▶ _Texto analizado_
-- -- --

¿Qué es el «Insurtech»?…

El insurtech

Extracto de la publicación. abril-2016. SABEMOS DIGITAL. Raúl Masa 

Durante los próximos meses se hablará mucho del insurtech, la conjunción de insurance (seguros) más technology (tecnología). Como ya ha sucedido con el fintech, que sería la transformación integral en procesos digitales de los servicios financieros, el insurtech representa lo mismo en el sector asegurador.

Es decir, el fenómeno insurtech se puede definir como la transformación de las compañías tradicionales de seguros adaptadas al nuevo entorno tecnológico en toda su dimensión; así como la llegada de startups que ofrezcan nuevos productos digitales, o bien aporten valor añadido a las empresas ya existentes.

Estos cambios dentro del mundo del seguro, como ya ocurriese en el sector de las financias, se produce por tres motivos: un cambio en la mentalidad de la gente asociado a la evolución tecnológica; la necesidad de asegurar no solo objetos, sino también estilos de vida; y la irrupción de modelos económicos distintos, como la economía colaborativa.

-- -- --

▶ _Datos aportados_
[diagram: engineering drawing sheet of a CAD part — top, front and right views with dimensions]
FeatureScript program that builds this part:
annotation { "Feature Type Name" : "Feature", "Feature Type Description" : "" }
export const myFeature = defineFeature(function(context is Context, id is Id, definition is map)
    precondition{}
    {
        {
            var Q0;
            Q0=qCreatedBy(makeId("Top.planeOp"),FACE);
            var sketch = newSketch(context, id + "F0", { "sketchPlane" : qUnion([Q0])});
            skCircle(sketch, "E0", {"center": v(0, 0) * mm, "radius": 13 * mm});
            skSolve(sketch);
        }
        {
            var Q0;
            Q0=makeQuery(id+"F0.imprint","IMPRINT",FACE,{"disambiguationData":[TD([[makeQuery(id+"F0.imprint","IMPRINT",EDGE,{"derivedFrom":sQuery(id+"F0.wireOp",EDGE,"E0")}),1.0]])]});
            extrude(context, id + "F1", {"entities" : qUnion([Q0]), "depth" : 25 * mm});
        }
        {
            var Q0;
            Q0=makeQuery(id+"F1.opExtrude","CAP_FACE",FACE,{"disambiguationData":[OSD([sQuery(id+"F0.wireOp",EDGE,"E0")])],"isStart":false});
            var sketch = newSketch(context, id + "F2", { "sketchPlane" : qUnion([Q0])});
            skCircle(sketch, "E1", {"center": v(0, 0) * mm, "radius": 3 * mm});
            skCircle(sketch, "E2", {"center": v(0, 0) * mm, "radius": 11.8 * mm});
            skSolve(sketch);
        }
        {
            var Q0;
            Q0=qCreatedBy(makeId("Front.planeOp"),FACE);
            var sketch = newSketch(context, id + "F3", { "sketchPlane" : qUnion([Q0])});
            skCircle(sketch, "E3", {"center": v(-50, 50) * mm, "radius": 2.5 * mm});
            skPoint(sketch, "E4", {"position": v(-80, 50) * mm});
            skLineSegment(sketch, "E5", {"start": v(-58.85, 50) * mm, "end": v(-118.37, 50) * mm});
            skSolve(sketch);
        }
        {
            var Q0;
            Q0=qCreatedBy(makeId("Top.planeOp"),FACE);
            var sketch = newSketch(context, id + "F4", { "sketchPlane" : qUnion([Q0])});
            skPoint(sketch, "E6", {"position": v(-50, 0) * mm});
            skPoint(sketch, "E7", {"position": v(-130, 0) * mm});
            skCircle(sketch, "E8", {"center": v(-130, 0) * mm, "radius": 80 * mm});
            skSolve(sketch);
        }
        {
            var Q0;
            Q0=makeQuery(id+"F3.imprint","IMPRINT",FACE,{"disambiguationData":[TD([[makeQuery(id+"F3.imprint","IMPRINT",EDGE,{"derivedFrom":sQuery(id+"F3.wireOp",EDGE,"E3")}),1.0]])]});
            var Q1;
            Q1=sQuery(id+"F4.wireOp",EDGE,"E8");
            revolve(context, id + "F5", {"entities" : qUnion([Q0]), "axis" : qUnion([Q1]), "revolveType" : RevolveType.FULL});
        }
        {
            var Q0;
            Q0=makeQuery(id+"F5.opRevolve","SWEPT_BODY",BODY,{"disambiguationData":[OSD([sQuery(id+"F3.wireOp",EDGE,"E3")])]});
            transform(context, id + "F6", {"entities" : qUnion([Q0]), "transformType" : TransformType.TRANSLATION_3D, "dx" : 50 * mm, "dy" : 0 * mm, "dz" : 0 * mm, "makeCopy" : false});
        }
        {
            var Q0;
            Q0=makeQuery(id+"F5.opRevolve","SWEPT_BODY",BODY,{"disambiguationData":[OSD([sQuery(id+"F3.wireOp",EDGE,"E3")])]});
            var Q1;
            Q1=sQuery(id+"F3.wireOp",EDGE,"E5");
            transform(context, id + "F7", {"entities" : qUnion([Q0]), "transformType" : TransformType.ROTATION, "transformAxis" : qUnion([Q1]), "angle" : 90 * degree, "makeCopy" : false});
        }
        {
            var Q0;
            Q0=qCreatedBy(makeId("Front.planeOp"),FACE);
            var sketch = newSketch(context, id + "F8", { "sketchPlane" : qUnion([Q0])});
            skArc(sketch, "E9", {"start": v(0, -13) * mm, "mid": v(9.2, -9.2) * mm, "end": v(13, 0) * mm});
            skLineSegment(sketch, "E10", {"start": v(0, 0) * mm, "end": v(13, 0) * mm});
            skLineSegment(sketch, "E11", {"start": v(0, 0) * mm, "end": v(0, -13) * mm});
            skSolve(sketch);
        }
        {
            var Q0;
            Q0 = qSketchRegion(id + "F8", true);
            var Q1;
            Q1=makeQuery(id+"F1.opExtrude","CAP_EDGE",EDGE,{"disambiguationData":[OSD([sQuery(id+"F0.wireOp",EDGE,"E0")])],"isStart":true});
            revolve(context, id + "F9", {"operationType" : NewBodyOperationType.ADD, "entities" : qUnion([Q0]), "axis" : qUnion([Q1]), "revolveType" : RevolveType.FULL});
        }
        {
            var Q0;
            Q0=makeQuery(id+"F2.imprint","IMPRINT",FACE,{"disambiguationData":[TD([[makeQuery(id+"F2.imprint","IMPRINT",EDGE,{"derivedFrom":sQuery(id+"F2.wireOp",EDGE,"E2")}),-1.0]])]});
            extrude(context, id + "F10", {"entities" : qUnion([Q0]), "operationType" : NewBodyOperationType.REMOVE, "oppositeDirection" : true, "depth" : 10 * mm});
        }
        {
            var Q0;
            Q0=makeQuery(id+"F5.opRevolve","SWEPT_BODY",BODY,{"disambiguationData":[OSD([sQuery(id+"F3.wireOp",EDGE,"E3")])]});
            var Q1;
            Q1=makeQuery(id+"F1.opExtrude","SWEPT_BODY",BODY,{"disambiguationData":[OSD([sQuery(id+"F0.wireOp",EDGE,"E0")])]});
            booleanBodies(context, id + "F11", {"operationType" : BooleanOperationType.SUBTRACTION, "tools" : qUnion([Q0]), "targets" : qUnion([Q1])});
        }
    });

-- -- --

▶ _Tareas pendientes_
1: ¿Qué dos palabras inglesas se unen en el término «insurtech», según el texto sobre el insurtech?
2: Copia del texto sobre el insurtech el fragmento que va desde "Extracto de la" hasta "empresas ya existentes.", incluidas ambas.
3: Prosigue el texto sobre el insurtech a partir de donde termina.
El listado es material independiente del texto sobre el insurtech.

▶ _Resultados ordenados_
1: Insurance (seguros) y technology (tecnología).

2:
Extracto de la publicación. abril-2016. SABEMOS DIGITAL. Raúl Masa 

Durante los próximos meses se hablará mucho del insurtech, la conjunción de insurance (seguros) más technology (tecnología). Como ya ha sucedido con el fintech, que sería la transformación integral en procesos digitales de los servicios financieros, el insurtech representa lo mismo en el sector asegurador.

Es decir, el fenómeno insurtech se puede definir como la transformación de las compañías tradicionales de seguros adaptadas al nuevo entorno tecnológico en toda su dimensión; así como la llegada de startups que ofrezcan nuevos productos digitales, o bien aporten valor añadido a las empresas ya existentes.

3:
El germen de lo que está por llegar son los comparadores de seguros. Una herramienta, casi primitiva, de lo que será el insurtech. Estas webs sirven para identificar, comparando entre diversos seguros, cuál es el más barato. Ahora, entre otras herramientas, hay startups que afinan más el tiro y guían al cliente de una mejor manera, a través del móvil, etc., en lo que es la explosión insurtech.

Los motivos del cambio

Como ha sucedido con las finanzas, y ese es el espejo donde se mira el insurtech, ha llegado la hora de adaptar el modelo de negocio al máximo. Nadie quiere pagar más cuando no debe. Y eso en todas las franjas de edad. Además, quieren que la comunicación sea online, 24 horas y sin esperas. Eso solo lo puede dar la tecnología. Pero no se trata de que una aseguradora tradicional ponga a disposición de los clientes una app para ver la evolución de un siniestro. Se trata de generar una cadena de valor en todo el proceso asegurador.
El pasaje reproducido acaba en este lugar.